With new grip on oil fields, Iraq Kurds unveil plan to ramp up exports

Iraq’s self-ruling Kurds outlined plans on Wednesday to swiftly ramp up oil exports now that their forces have taken control of Iraq’s main northern oilfields, a move that could tear up the settlement holding Iraq together since the fall of Saddam Hussein. Kurdish Natural Resources Minister Ashti Hawrami told Reuters the Kurds had plans to increase their exports eightfold by the end of 2015, including by pumping oil from the fields taken by Kurdish fighters two weeks ago.

We expect to be able to export 1 million bpd by the end of next year, including crude from Kirkuk.

Kurdish Natural Resources Minister Ashti Hawrami, insisting the Kurds would share the proceeds with Baghdad.

The central government in Iraq firmly opposes Kurdish oil sales, saying they violate the constitution.
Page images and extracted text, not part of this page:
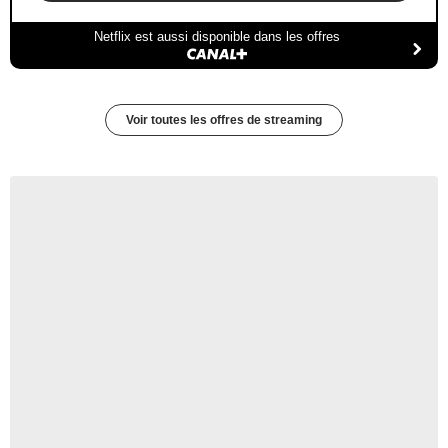
Netflix est aussi disponible dans les offres
Voir toutes les offres de streaming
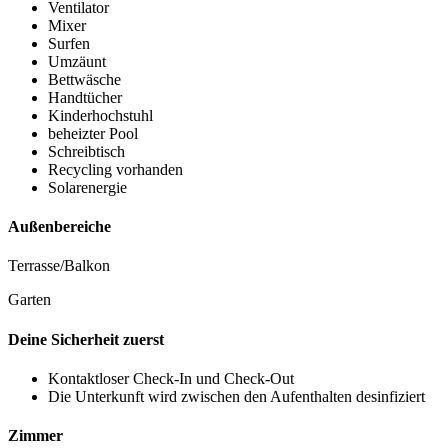
Ventilator
Mixer
Surfen
Umzäunt
Bettwäsche
Handtücher
Kinderhochstuhl
beheizter Pool
Schreibtisch
Recycling vorhanden
Solarenergie
Außenbereiche
Terrasse/Balkon
Garten
Deine Sicherheit zuerst
Kontaktloser Check-In und Check-Out
Die Unterkunft wird zwischen den Aufenthalten desinfiziert
Zimmer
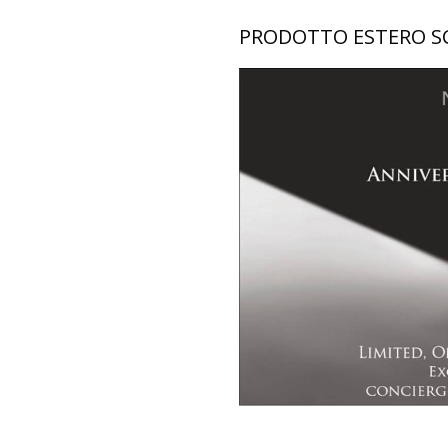
PRODOTTO ESTERO 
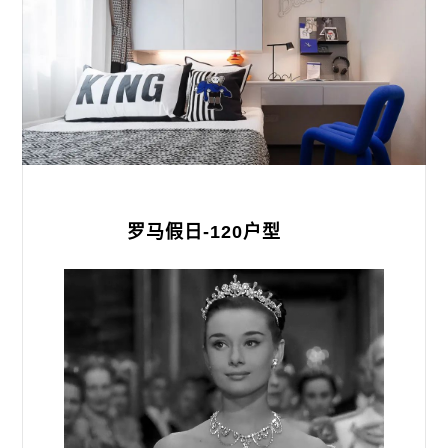
罗马假日-120户型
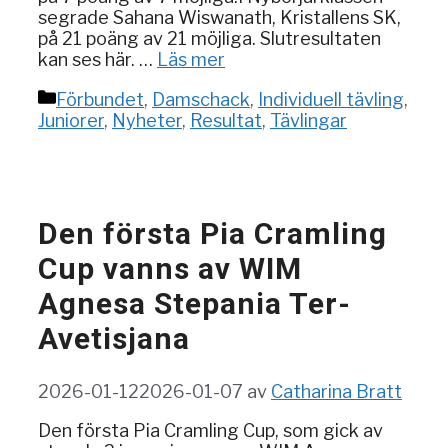
segrade Sahana Wiswanath, Kristallens SK,
på 21 poäng av 21 möjliga. Slutresultaten
kan ses här. …
Läs mer
Kategorier
Förbundet
,
Damschack
,
Individuell tävling
,
Juniorer
,
Nyheter
,
Resultat
,
Tävlingar
Den första Pia Cramling
Cup vanns av WIM
Agnesa Stepania Ter-
Avetisjana
2026-01-12
2026-01-07
av
Catharina Bratt
Den första Pia Cramling Cup, som gick av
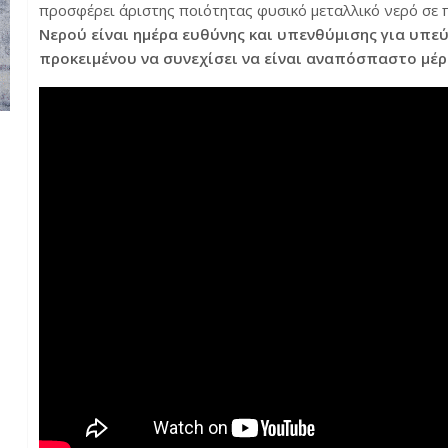
προσφέρει άριστης ποιότητας φυσικό μεταλλικό νερό σε π
Νερού είναι ημέρα ευθύνης και υπενθύμισης για υπε
προκειμένου να συνεχίσει να είναι αναπόσπαστο μέρ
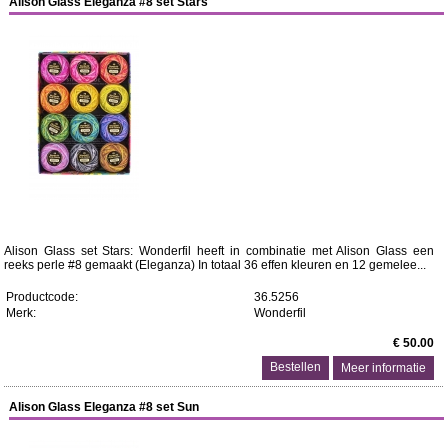
Alison Glass Eleganza #8 set Stars
Alison Glass set Stars: Wonderfil heeft in combinatie met Alison Glass een
reeks perle #8 gemaakt (Eleganza) In totaal 36 effen kleuren en 12 gemelee...
Productcode:
36.5256
Merk:
Wonderfil
€ 50.00
Meer informatie
Alison Glass Eleganza #8 set Sun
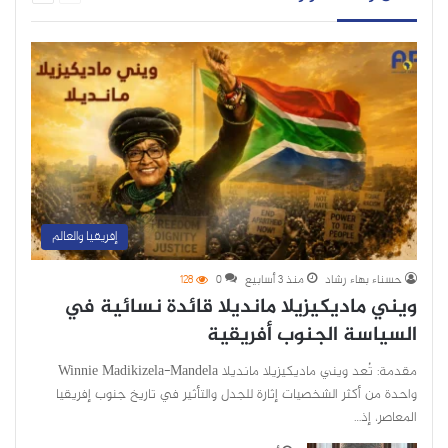
إفريقيا والعالم
حسناء بهاء رشاد
منذ 3 أسابيع
0
128
ويني ماديكيزيلا مانديلا قائدة نسائية في
السياسة الجنوب أفريقية
مقدمة: تُعد ويني ماديكيزيلا مانديلا Winnie Madikizela-Mandela
واحدة من أكثر الشخصيات إثارة للجدل والتأثير في تاريخ جنوب إفريقيا
المعاصر، إذ…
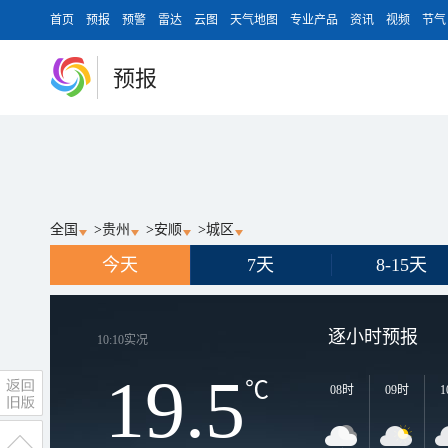
首页
预报
预警
雷达
云图
天气地图
专业产品
资讯
视频
节气
预报
全国
>
贵州
>
安顺
>
城区
今天
7天
8-15天
逐小时预报
10:10
实况
19.5
℃
08时
09时
1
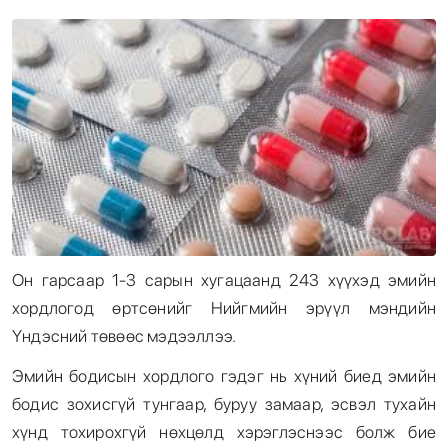
Энтертайнмент
Эрэн Сурвалжилга
Он гарсаар 1-3 сарын хугацаанд 243 хүүхэд эмийн
хордлогод өртсөнийг Нийгмийн эрүүл мэндийн
Үндэсний төвөөс мэдээллээ.
Эмийн бодисын хордлого гэдэг нь хүний биед эмийн
бодис зохисгүй тунгаар, буруу замаар, эсвэл тухайн
хүнд тохирохгүй нөхцөлд хэрэглэснээс болж бие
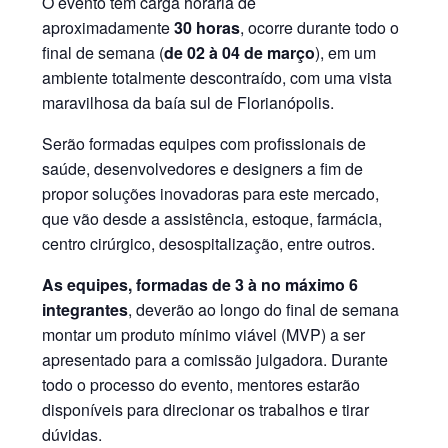
O evento tem carga horária de
aproximadamente
30 horas
, ocorre durante todo o
final de semana (
de 02 à 04 de março
), em um
ambiente totalmente descontraído, com uma vista
maravilhosa da baía sul de Florianópolis.
Serão formadas equipes com profissionais de
saúde, desenvolvedores e designers a fim de
propor soluções inovadoras para este mercado,
que vão desde a assistência, estoque, farmácia,
centro cirúrgico, desospitalização, entre outros.
As equipes, formadas de 3 à no máximo 6
integrantes
, deverão ao longo do final de semana
montar um produto mínimo viável (MVP) a ser
apresentado para a comissão julgadora. Durante
todo o processo do evento, mentores estarão
disponíveis para direcionar os trabalhos e tirar
dúvidas.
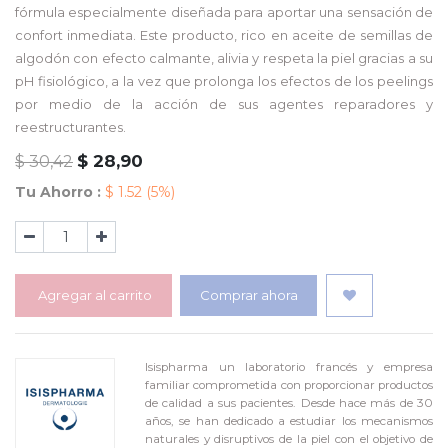
fórmula especialmente diseñada para aportar una sensación de
confort inmediata. Este producto, rico en aceite de semillas de
algodón con efecto calmante, alivia y respeta la piel gracias a su
pH fisiológico, a la vez que prolonga los efectos de los peelings
por medio de la acción de sus agentes reparadores y
reestructurantes.
$
28,90
$
30,42
Tu Ahorro :
$
1.52
(5%)
Agregar al carrito
Comprar ahora
Isispharma un laboratorio francés y empresa
familiar comprometida con proporcionar productos
de calidad a sus pacientes. Desde hace más de 30
años, se han dedicado a estudiar los mecanismos
naturales y disruptivos de la piel con el objetivo de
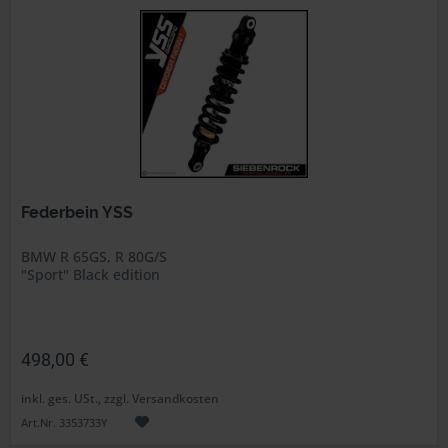
Federbein YSS
BMW R 65GS, R 80G/S
"Sport" Black edition
498,00 €
inkl. ges. USt., zzgl. Versandkosten
Art.Nr. 3353733Y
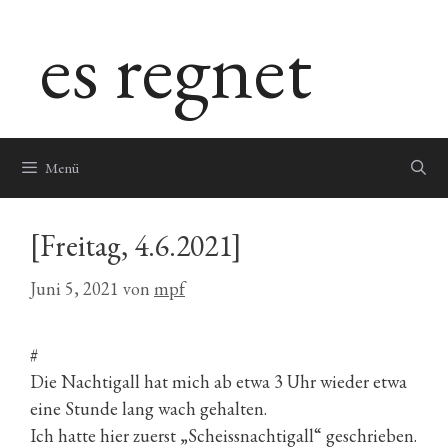
Zum
es regnet
Inhalt
springen
Menü
[Freitag, 4.6.2021]
Juni 5, 2021
von
mpf
#
Die Nachtigall hat mich ab etwa 3 Uhr wieder etwa
eine Stunde lang wach gehalten.
Ich hatte hier zuerst „Scheissnachtigall“ geschrieben.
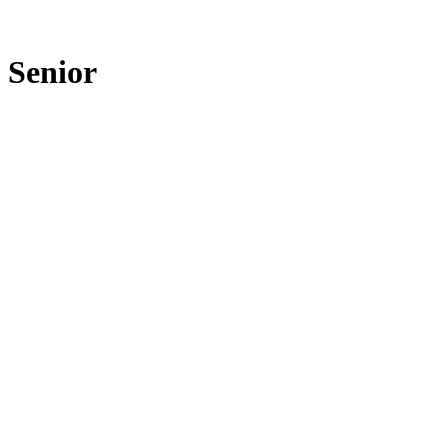
Senior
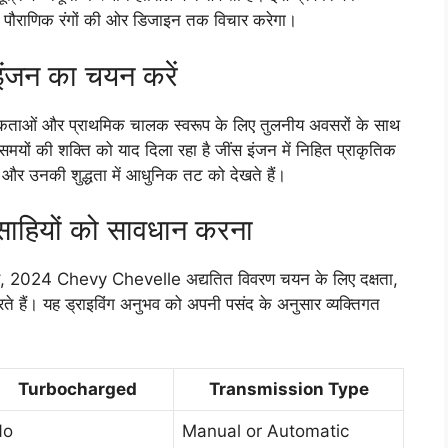
त पौराणिक रंगों की ओर डिजाइन तक विचार करेगा।
 इंजन का चयन करें
थमिकताओं और प्राथमिक चालक स्वरूप के लिए तुलनीय अवसरों के साथ
े समयों की शक्ति को याद दिला रहा है जींस इंजन में निहित प्राकृतिक
, और उनकी शुद्धता में आधुनिक तट को देखते हैं।
त्साहियों को सावधान करना
ते हुए, 2024 Chevy Chevelle अद्यतित विवरण चयन के लिए दक्षता,
ते हैं। यह ड्राइविंग अनुभव को अपनी पसंद के अनुसार व्यक्तिगत
Turbocharged
Transmission Type
No
Manual or Automatic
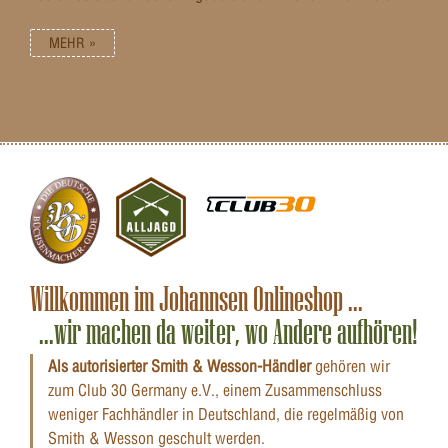
MEHR »
Willkommen im Johannsen Onlineshop ...
...wir machen da weiter, wo Andere aufhören!
Als autorisierter Smith & Wesson-Händler
gehören wir
zum Club 30 Germany e.V., einem Zusammenschluss
weniger Fachhändler in Deutschland, die regelmäßig von
Smith & Wesson geschult werden.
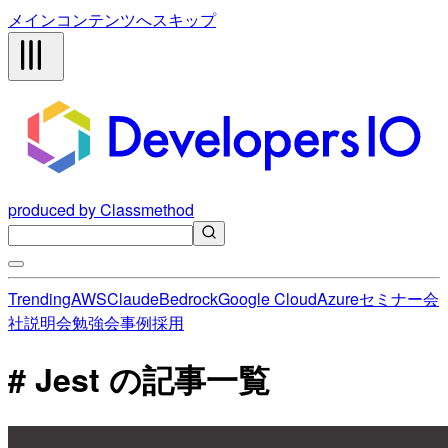
メインコンテンツへスキップ
produced by Classmethod
Trending
AWS
Claude
Bedrock
Google Cloud
Azure
セミナー
会
社説明会
勉強会
事例
採用
# Jest の記事一覧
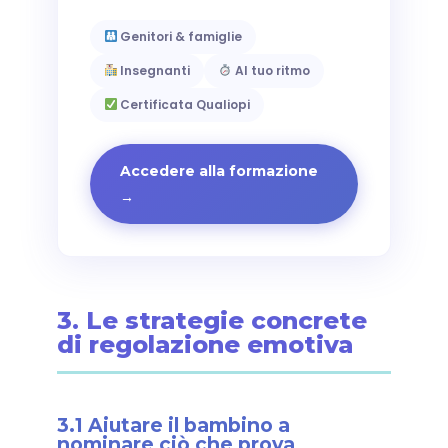
Genitori & famiglie
Insegnanti
Al tuo ritmo
Certificata Qualiopi
Accedere alla formazione
→
3. Le strategie concrete
di regolazione emotiva
3.1 Aiutare il bambino a
nominare ciò che prova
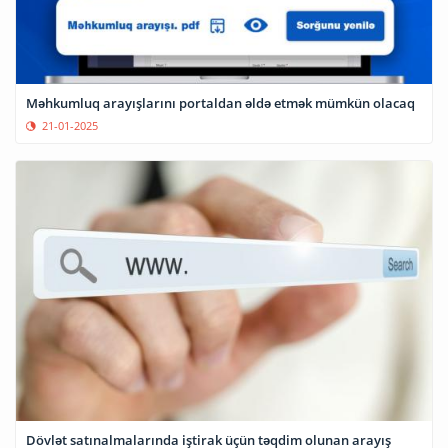
Məhkumluq arayışlarını portaldan əldə etmək mümkün olacaq
21-01-2025
Dövlət satınalmalarında iştirak üçün təqdim olunan arayış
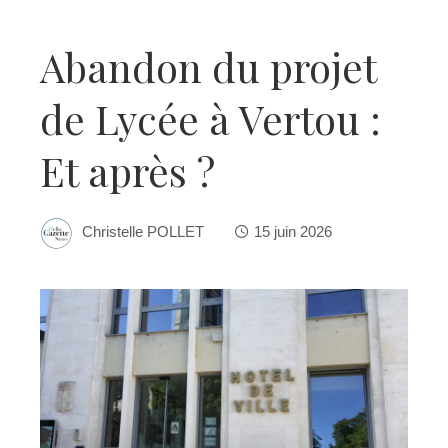
Abandon du projet
de Lycée à Vertou :
Et après ?
Christelle POLLET
15 juin 2026
ebook
ter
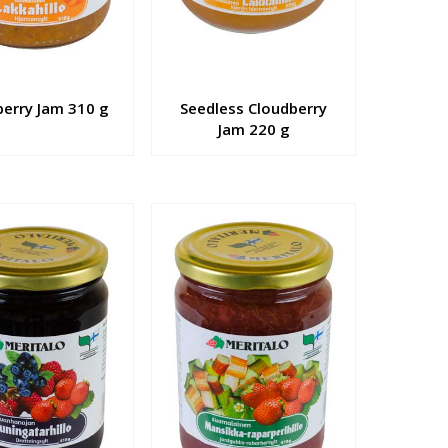
berry Jam 310 g
Seedless Cloudberry
Jam 220 g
Increasing exports to such levels would radically alter the balance of power in Iraq, potentially requiring the central government to seek payment from the Kurds for some revenue, rather than the other way around. Two weeks ago Kurdish peshmerga troops took control of Kirkuk - a city Kurds consider their ancestral capital - and outlying rural areas rich in oil, expanding their territory by more than a third. The Kurds say they were filling a security vacuum after Iraqi troops fled from Sunni fighters of the hardline Islamic State in Iraq and the Levant, who seized Mosul, the biggest city in northern Iraq, at the start of a lightning offensive on June 10.

We will not be dictated to by some people in Baghdad who want to centralise power, to bully and intimidate. We need a real federal system based on power sharing and revenue sharing.